» **Work task A**:
Repeat word for word the part of the passage on Miguel Cardona that starts with "Miguel Cardona, Commissioner" and goes on through "taught fourth grade.".
» **Work task B**:
Pick up the passage on Miguel Cardona's nomination after its final sentence and continue writing it.
(Document segment Opens)
Miguel Cardona, Commissioner of Education for the State of Connecticut and President-elect Biden’s nomination for Secretary of Education, in many ways, is the polar opposite of current Secretary of Education Betsy Devos. Unlike Devos, Cardona actually attended public schools; including a technical high school. He obtained his degrees (BA, MA, EdD) from state universities in Connecticut.
He taught fourth grade.
He served as a principal and an assistant superintendent.
He has been a staunch advocate for equity in education.
Spurred by the disproportionate impact of the pandemic on underserved communities, Cardona and Connecticut’s governor, Ned Lamont, recently announced having procured 141,000 laptops to ensure that every student in the state is able to engage in remote learning.
(Document segment Closes)
(Provided data Opens)
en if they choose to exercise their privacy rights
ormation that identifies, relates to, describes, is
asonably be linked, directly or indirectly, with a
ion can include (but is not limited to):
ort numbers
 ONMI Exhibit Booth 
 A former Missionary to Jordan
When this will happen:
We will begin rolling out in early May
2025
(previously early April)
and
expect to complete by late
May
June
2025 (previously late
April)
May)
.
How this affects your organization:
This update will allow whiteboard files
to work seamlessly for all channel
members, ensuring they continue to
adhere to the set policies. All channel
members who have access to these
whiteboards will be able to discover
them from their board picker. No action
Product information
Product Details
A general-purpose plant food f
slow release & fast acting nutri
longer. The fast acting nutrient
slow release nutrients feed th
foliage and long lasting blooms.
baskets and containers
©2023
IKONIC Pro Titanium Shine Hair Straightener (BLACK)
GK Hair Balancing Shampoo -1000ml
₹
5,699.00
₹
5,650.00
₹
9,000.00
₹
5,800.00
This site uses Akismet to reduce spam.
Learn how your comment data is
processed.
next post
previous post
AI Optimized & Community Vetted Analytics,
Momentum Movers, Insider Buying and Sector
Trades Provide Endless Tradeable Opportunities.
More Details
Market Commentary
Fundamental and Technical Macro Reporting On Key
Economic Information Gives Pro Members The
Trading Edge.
(Provided data Closes)
» **Your response A**:
Miguel Cardona, Commissioner of Education for the State of Connecticut and President-elect Biden’s nomination for Secretary of Education, in many ways, is the polar opposite of current Secretary of Education Betsy Devos. Unlike Devos, Cardona actually attended public schools; including a technical high school. He obtained his degrees (BA, MA, EdD) from state universities in Connecticut.
He taught fourth grade.

» **Your response B**:
Cardona’s nomination is not without its controversy. During his campaign, President-elect Biden vowed to appoint a teacher to the cabinet position. For some, the five years Cardona spent as an elementary teacher before he moved into administration does not fulfill this promise. Cardona has also been criticized by Connecticut teachers for prioritizing keeping schools open over the safety of students and teachers. Cardona and the governor advised districts to keep the schools open even though many districts lacked the basic PPE necessary.
Moving from a small state such as Connecticut to the national stage will be difficult. Here are some possible potholes to navigate:
Biden has pledged to open the majority of schools in his first 100 days in office. Having an arbitrary deadline for opening schools discounts the changing nature of the pandemic and the accompanying safety concerns for teachers and students.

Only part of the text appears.